Rewrite the rows below from the start through the line containing "class: Liliopsida", inclusive, replacing "phylum" with "division" and changing nothing else. Leave the pictures out of your answer.

# START OF Dataset records

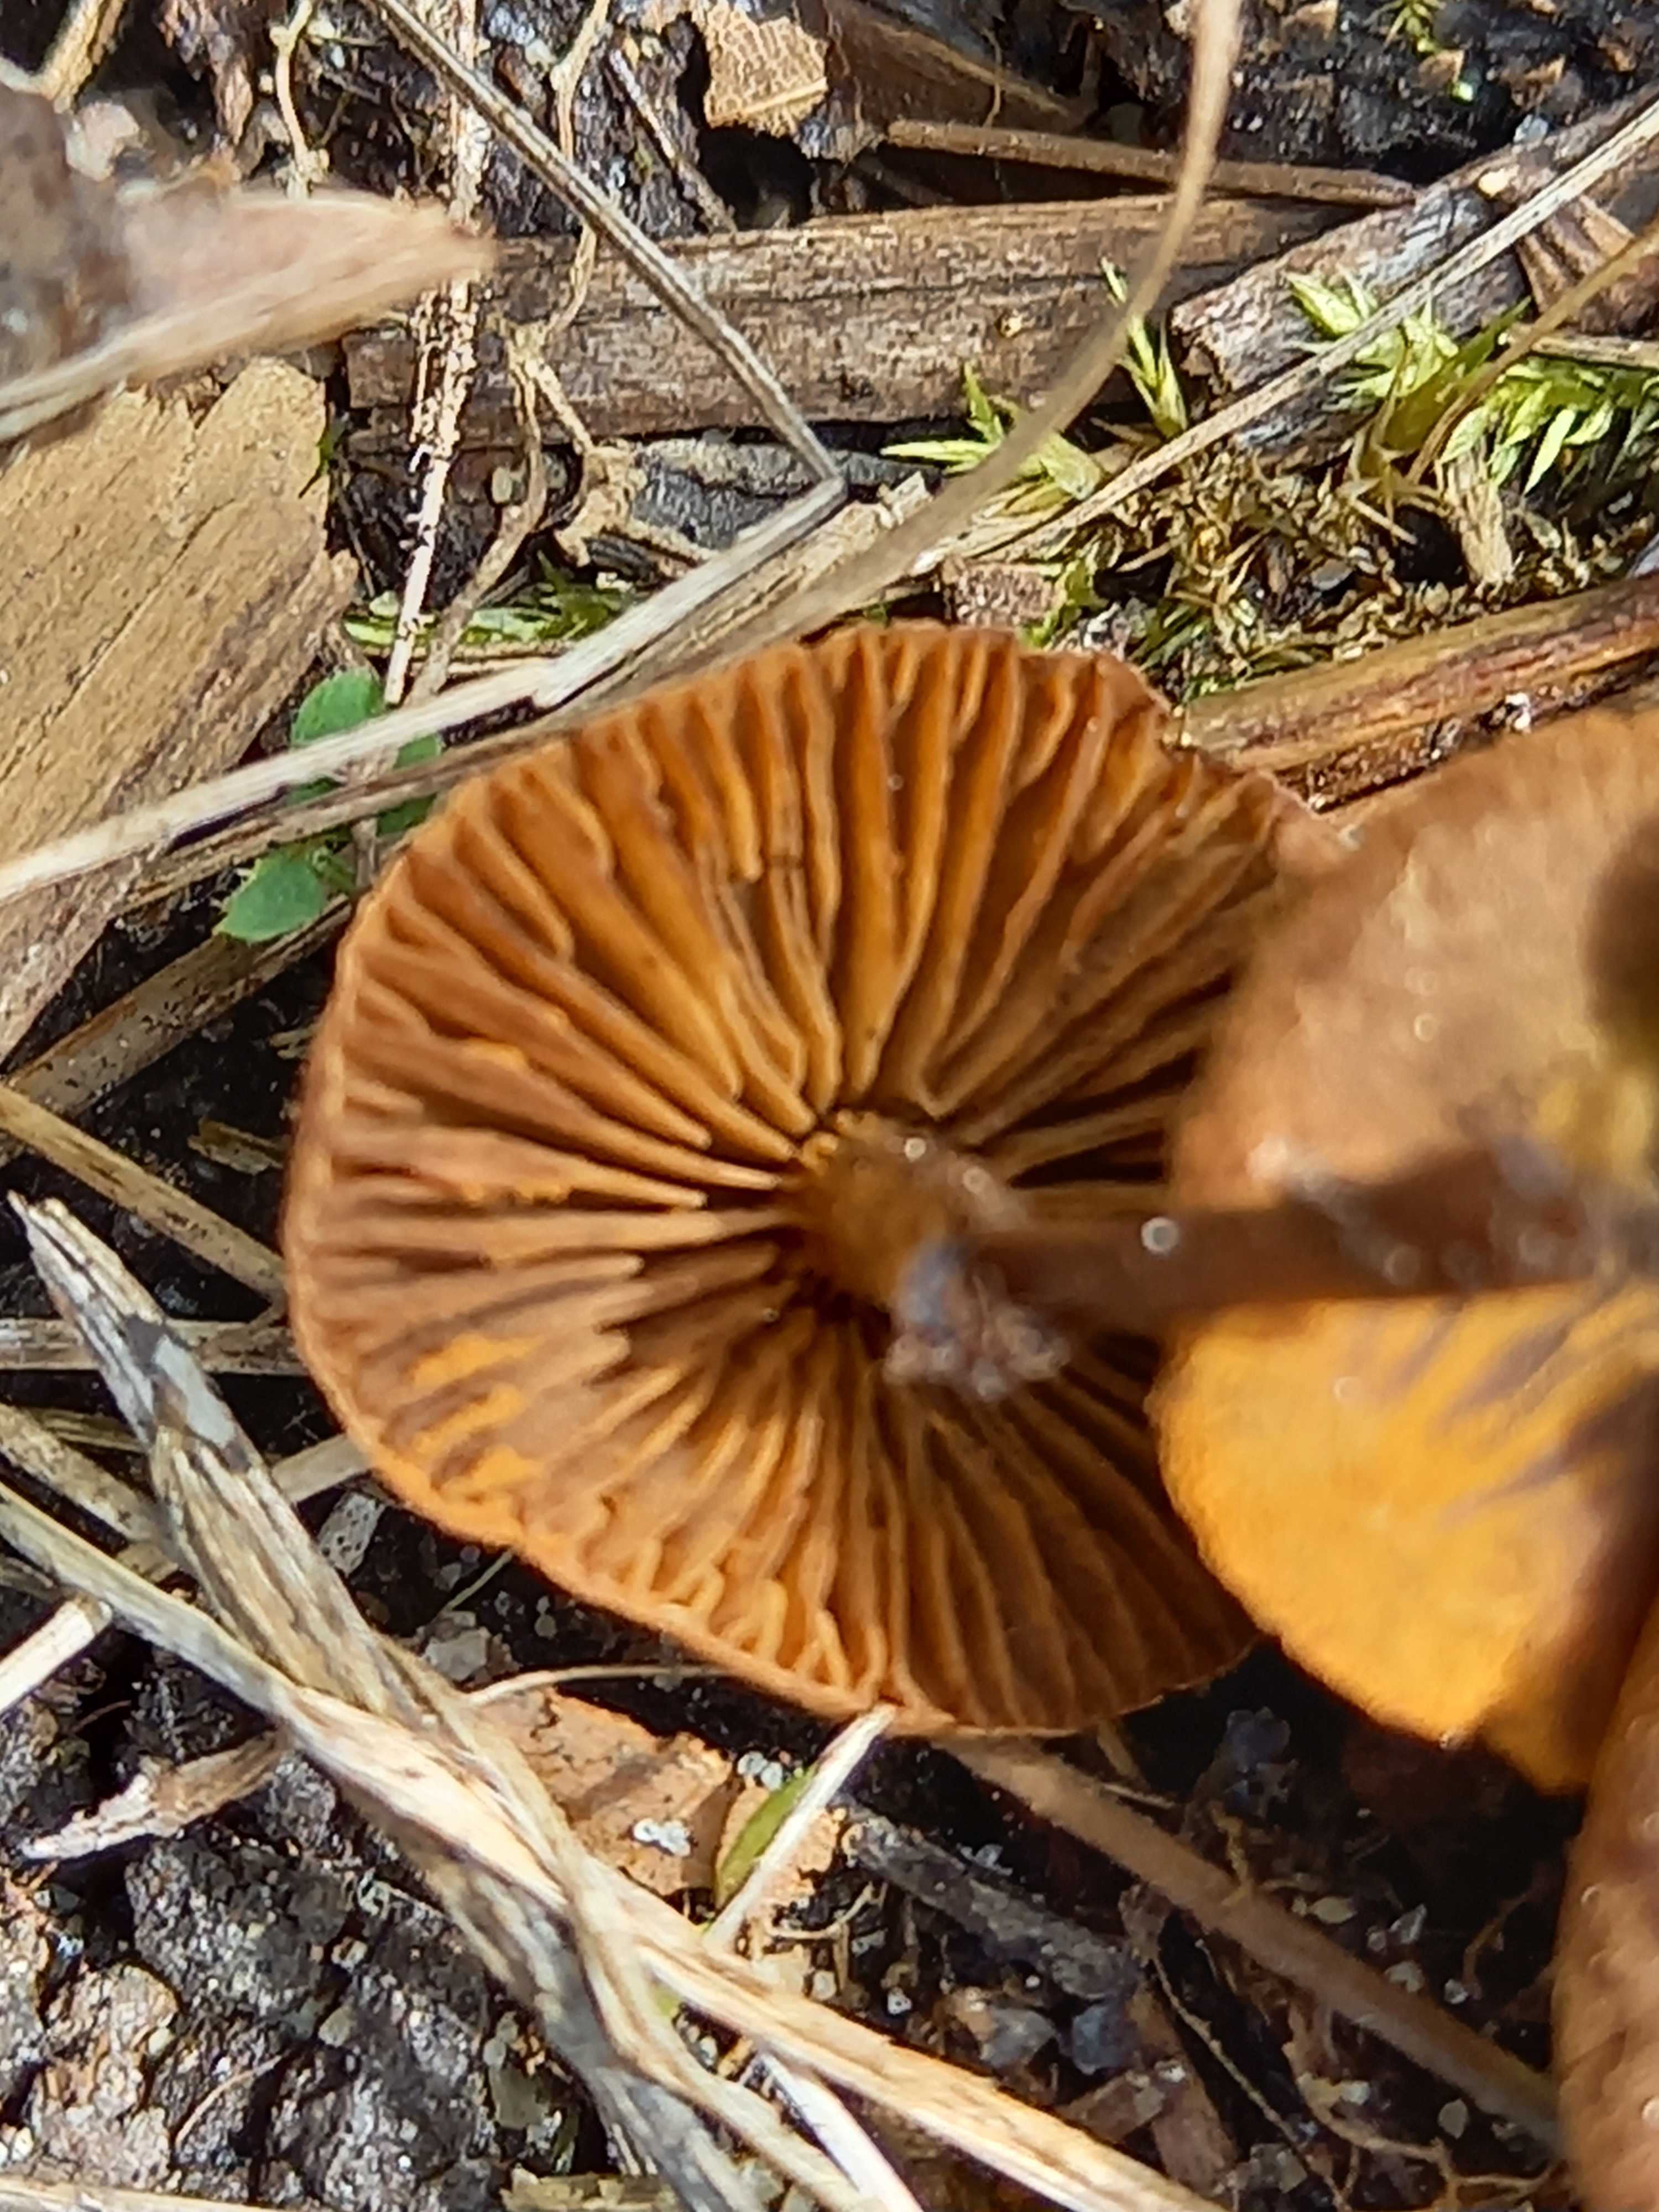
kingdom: Fungi
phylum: Basidiomycota
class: Agaricomycetes
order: Agaricales
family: Cortinariaceae
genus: Cortinarius
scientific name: Cortinarius
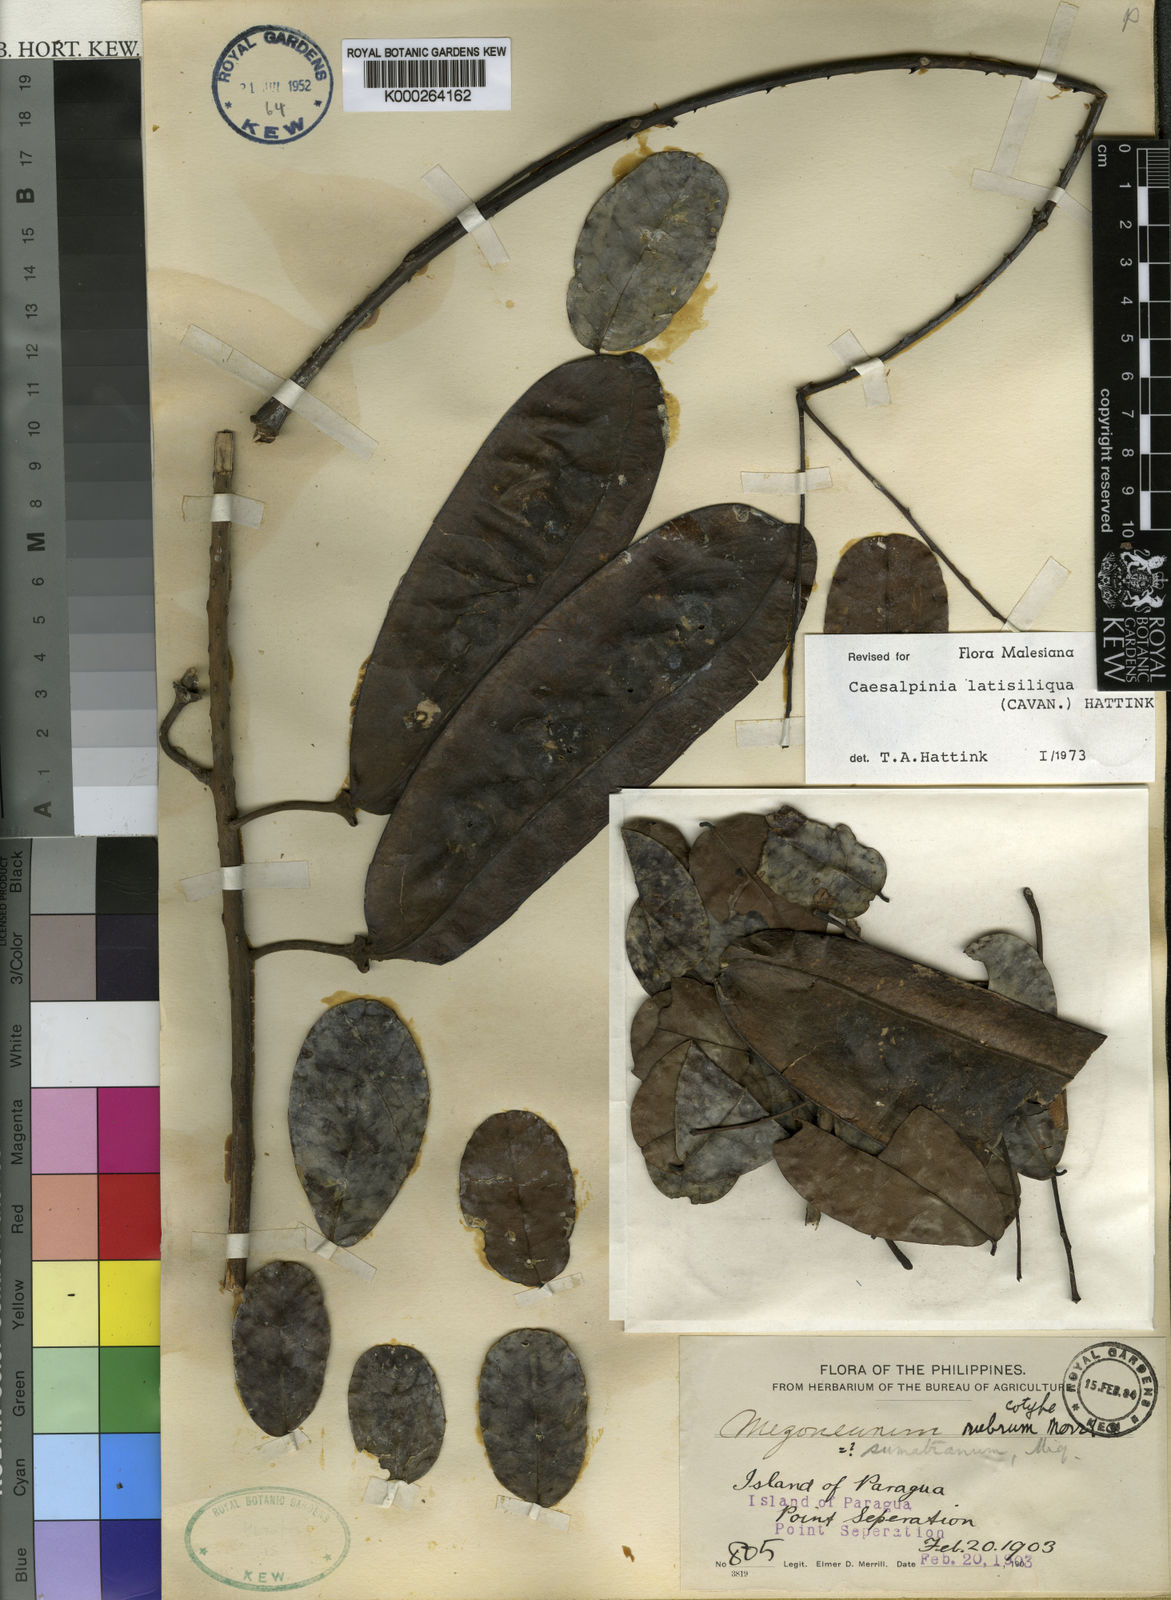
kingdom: Plantae
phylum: Tracheophyta
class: Magnoliopsida
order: Fabales
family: Fabaceae
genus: Mezoneuron
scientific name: Mezoneuron latisiliquum
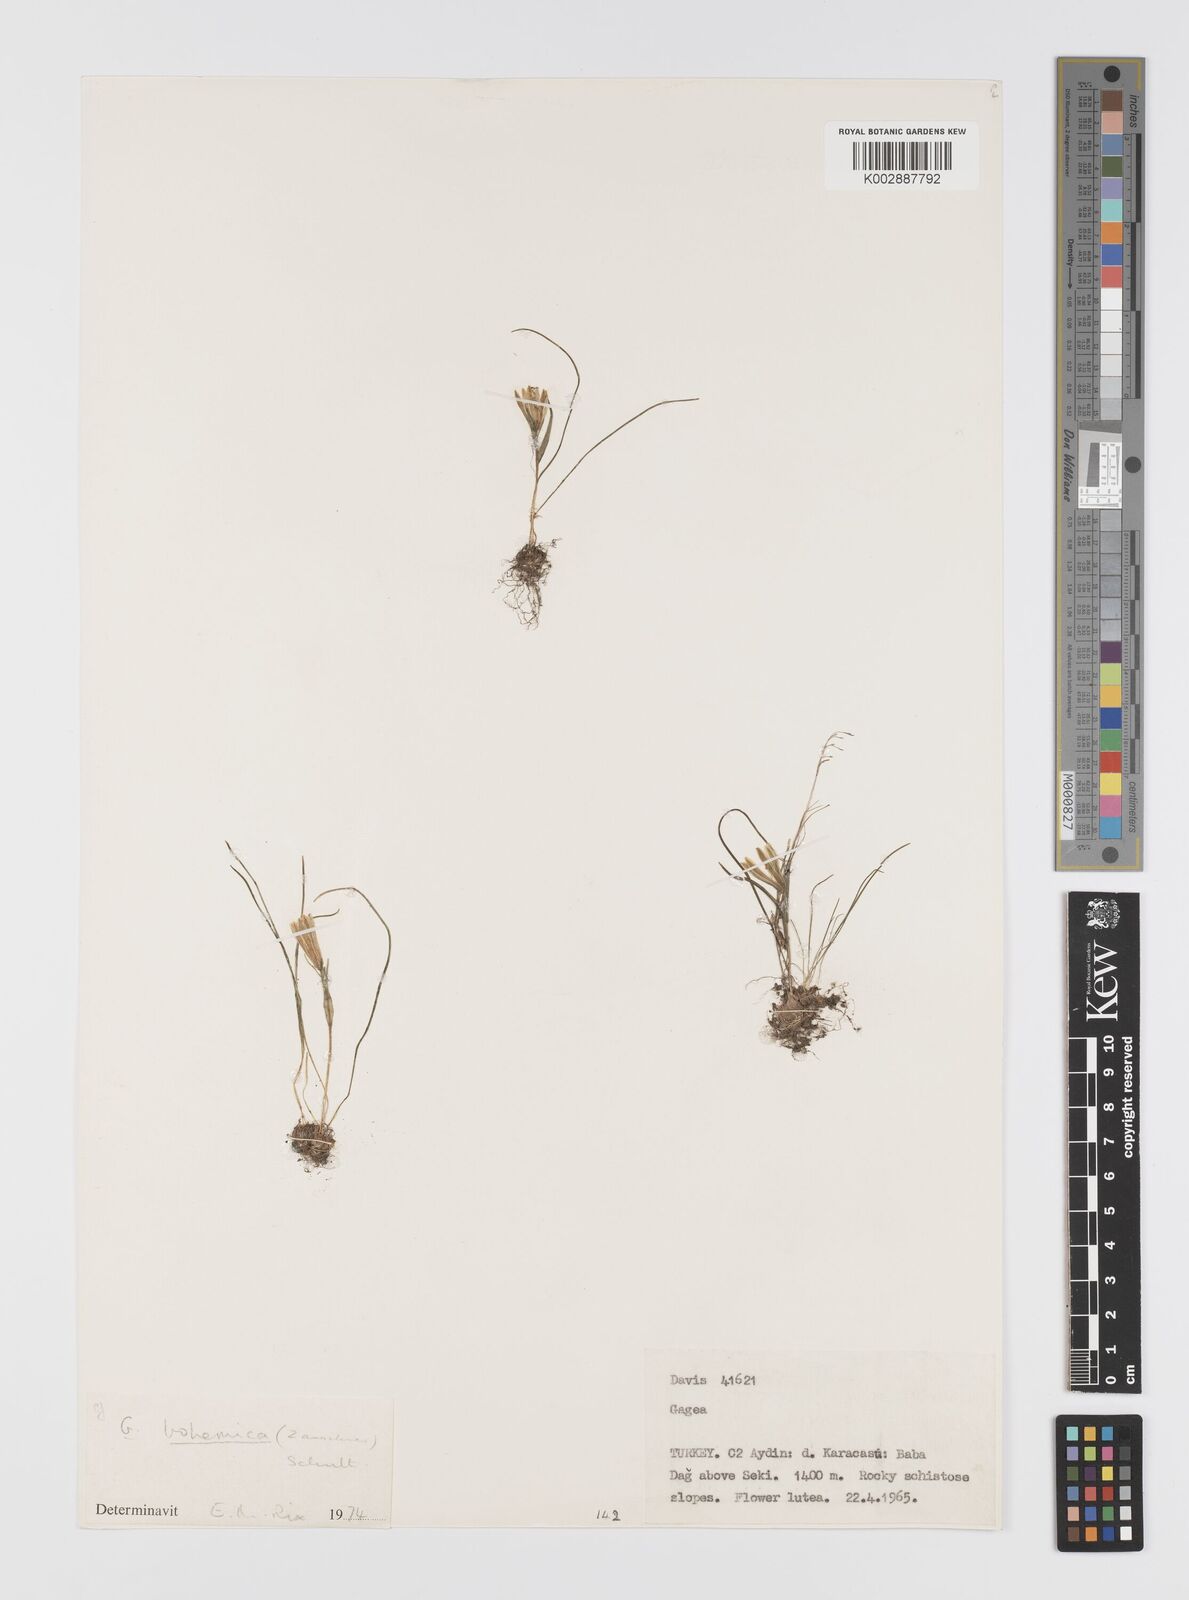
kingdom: Plantae
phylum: Tracheophyta
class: Liliopsida
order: Liliales
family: Liliaceae
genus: Gagea
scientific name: Gagea bohemica
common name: Early star-of-bethlehem
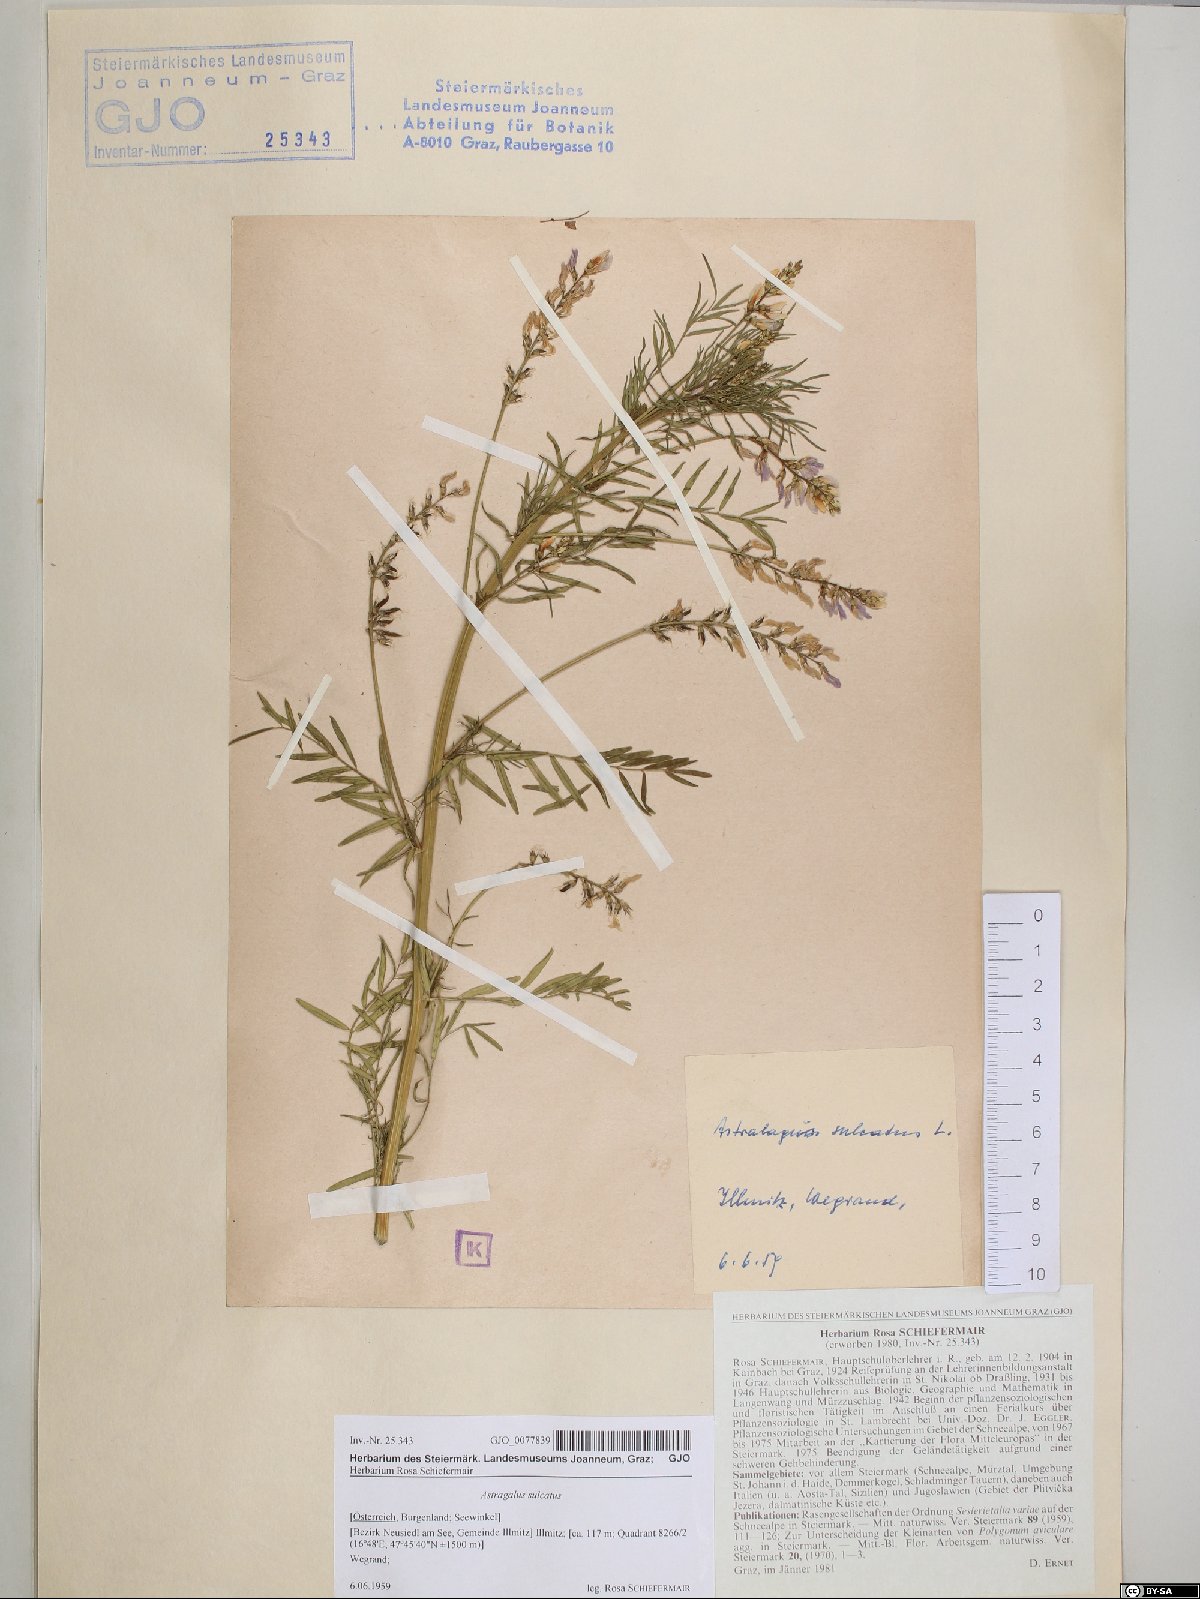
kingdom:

# END OF Dataset records

**Solved exercise**
kingdom: Fungi
division: Basidiomycota
class: Agaricomycetes
order: Agaricales
family: Cortinariaceae
genus: Cortinarius
scientific name: Cortinarius
kingdom: Plantae
division: Tracheophyta
class: Magnoliopsida
order: Fabales
family: Fabaceae
genus: Mezoneuron
scientific name: Mezoneuron latisiliquum
kingdom: Plantae
division: Tracheophyta
class: Liliopsida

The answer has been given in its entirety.